#### TASK DETAILS
Which lines below hold the word "currentForm"? Report each one.

EXERCISE DATA START

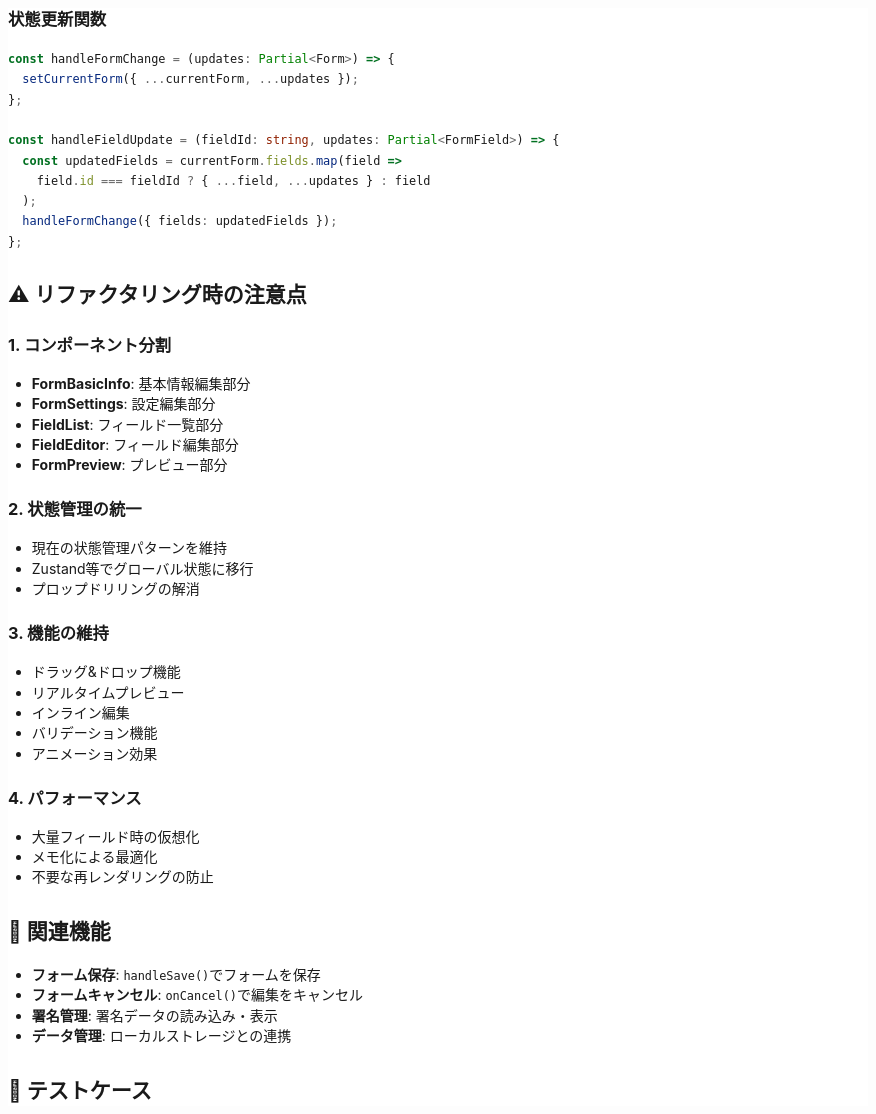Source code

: ### 状態更新関数
```typescript
const handleFormChange = (updates: Partial<Form>) => {
  setCurrentForm({ ...currentForm, ...updates });
};

const handleFieldUpdate = (fieldId: string, updates: Partial<FormField>) => {
  const updatedFields = currentForm.fields.map(field =>
    field.id === fieldId ? { ...field, ...updates } : field
  );
  handleFormChange({ fields: updatedFields });
};
```

## ⚠️ リファクタリング時の注意点

### 1. コンポーネント分割
- **FormBasicInfo**: 基本情報編集部分
- **FormSettings**: 設定編集部分
- **FieldList**: フィールド一覧部分
- **FieldEditor**: フィールド編集部分
- **FormPreview**: プレビュー部分

### 2. 状態管理の統一
- 現在の状態管理パターンを維持
- Zustand等でグローバル状態に移行
- プロップドリリングの解消

### 3. 機能の維持
- ドラッグ&ドロップ機能
- リアルタイムプレビュー
- インライン編集
- バリデーション機能
- アニメーション効果

### 4. パフォーマンス
- 大量フィールド時の仮想化
- メモ化による最適化
- 不要な再レンダリングの防止

## 🔗 関連機能

- **フォーム保存**: `handleSave()`でフォームを保存
- **フォームキャンセル**: `onCancel()`で編集をキャンセル
- **署名管理**: 署名データの読み込み・表示
- **データ管理**: ローカルストレージとの連携

## 📝 テストケース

EXERCISE DATA END

#### RESPONSE BOX
  setCurrentForm({ ...currentForm, ...updates });
  const updatedFields = currentForm.fields.map(field =>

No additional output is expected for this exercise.